After earning B.Sc. degree in physics in 1986 from
Imperial
College,
Hill earned a Ph.D. in physics from the Massachusetts Institute of
Technology in 1992. From there, he joined the Department of Physics,
Brookhaven National Laboratory, as a post-doc. He was promoted
through the ranks and received tenure in 1999. He was appointed
Group Leader of the X-ray Scattering Group in 2001.

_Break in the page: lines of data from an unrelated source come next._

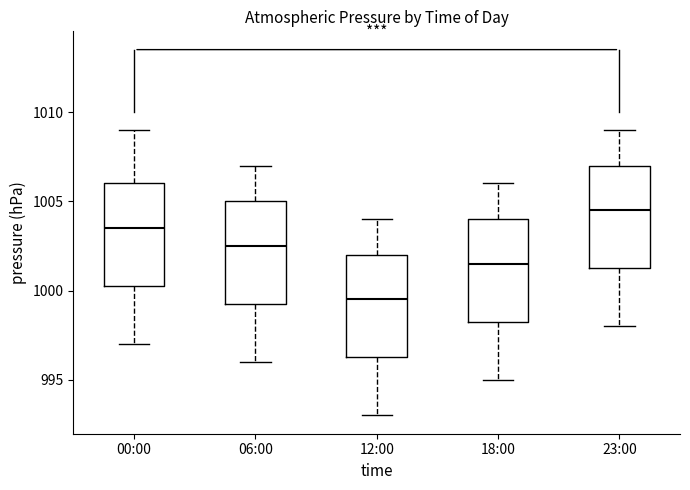

Reading left to right, read every box against the y-axis: the position of its median line, the range the box covers, and the ends of its whiskers. The values are not printed on the chart, so give them approximately, as read against the axis.

00:00: median 1003.5, box 1000.5 to 1006.0, whiskers 997.0 to 1009.0
06:00: median 1002.5, box 999.5 to 1005.0, whiskers 996.0 to 1007.0
12:00: median 999.5, box 996.5 to 1002.0, whiskers 993.0 to 1004.0
18:00: median 1001.5, box 998.5 to 1004.0, whiskers 995.0 to 1006.0
23:00: median 1004.5, box 1001.5 to 1007.0, whiskers 998.0 to 1009.0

He served on the NSLS UEC from 1999 to 2001, and from 2001 to 2007,
he was the Executive Director of IXS-CDT, a consortium that led the
design, construction and commissioning of an inelastic x-ray
scattering beamline at the Advanced Photon Source, utilizing funds
from the U.S. Department of Energy and the National Science
Foundation.
His research is presently focused on understanding the novel
electronic ground states and excitations in strongly correlated
electron systems using inelastic and resonant x-ray scattering
techniques. Hill was awarded the Presidential Early Career Award and
the DOE Young Independent Scientist Award in 1996 and was elected a
fellow of the APS in 2002.
In February 2006, he
was appointed Experimental Facilities Division Director for the
NSLS-II project, with responsibility for overseeing all aspects of
the design, construction and commissioning of the Experimental
Facilities, a scope of work that includes beamlines, the associated
R+D programs and the interaction with users.